# XM service inside a steel building



## pman_jim (Jan 24, 2007)

I have an XM radio with a Skifi2, just purchased the boom box, and tried it in the office. Unfortunately the architect decided that lots of exposed steel beams and concrete would look very nice. No reception at all, and seeing as how my desk is in the middle of the office, definitely no joy. I tried placing the antenna in a south facing window, and still no joy. Of course I'm sure the 3" thick aluminum window frame doesn't help. Also we do not have the terrestrial signal in this area.
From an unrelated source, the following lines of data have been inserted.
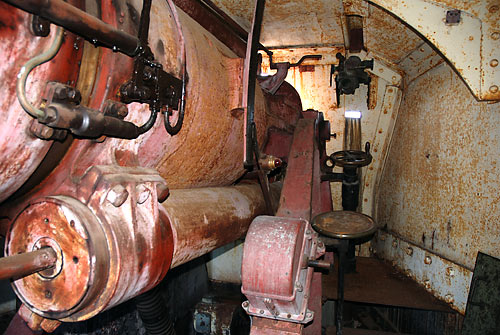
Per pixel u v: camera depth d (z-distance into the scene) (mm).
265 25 3043
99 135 803
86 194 795
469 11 2076
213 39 1559
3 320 2541
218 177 1603
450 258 2416
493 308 1960
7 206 942
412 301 2482
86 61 819
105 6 843
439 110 2646
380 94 3461
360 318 3113
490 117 2133
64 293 748
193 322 3088
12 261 662
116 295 798
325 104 3590
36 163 792
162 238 921
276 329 1346
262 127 1914
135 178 870
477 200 2195
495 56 2061
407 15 2203
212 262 3498
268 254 1245
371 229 1785
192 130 1247
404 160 3117
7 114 679
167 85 1001
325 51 3436
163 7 1119
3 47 645
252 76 1418
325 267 1342
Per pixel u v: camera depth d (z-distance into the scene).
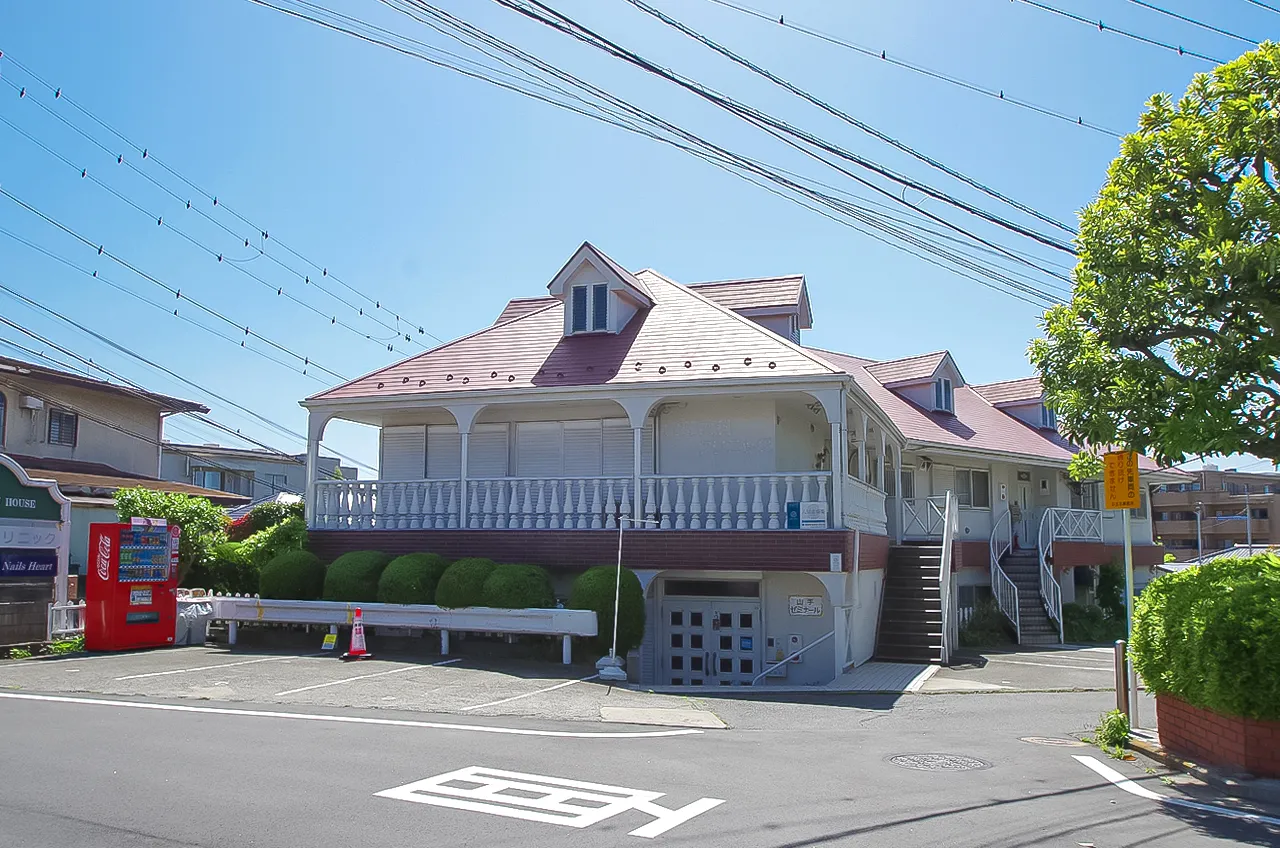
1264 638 7.93
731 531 16.70
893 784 7.99
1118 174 9.98
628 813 6.86
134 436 31.97
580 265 20.31
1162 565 33.94
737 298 23.75
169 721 10.40
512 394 18.30
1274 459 9.11
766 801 7.27
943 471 27.39
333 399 19.50
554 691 13.10
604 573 15.95
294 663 15.22
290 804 7.00
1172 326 9.66
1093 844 6.36
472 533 18.22
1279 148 8.97
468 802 7.11
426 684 13.34
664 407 19.48
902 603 20.33
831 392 16.64
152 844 6.07
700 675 18.25
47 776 7.80
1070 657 20.55
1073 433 10.16
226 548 21.75
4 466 15.86
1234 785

Now that’s out of the way, my question is, does anyone have any ideas as to how I can get a signal? Any tips/tricks? BTW, can't put the antenna outside the building and I can't get the online service as the company firewall does a great job of blocking that and any other internet radio.


----------



## machavez00 (Nov 2, 2006)

Sorry to say but I think you are SOL. I work in a wafer fab and the only reason I picked anything up was there was a repeater close enough to get into the building. (MyFi)


----------



## Steve Mehs (Mar 21, 2002)

This probably won’t help in your situation, but I just use the FM modulator. I work in an industrial factory, with tons of machinery, but I’m right near an (for the most part) unused garage bay with a small ramp. I park my truck on the ramp and leave my Roady XT powered on then put tune the radio by where I work to the frequency. While it’s not the ideal solution (and I prefer not to listen through wireless FM modulation) it works. Great for Sabres Play By Play.


----------



## pman_jim (Jan 24, 2007)

Thanks for the help.. Its about what I figured, so I guess I'll be returning the boom box.


----------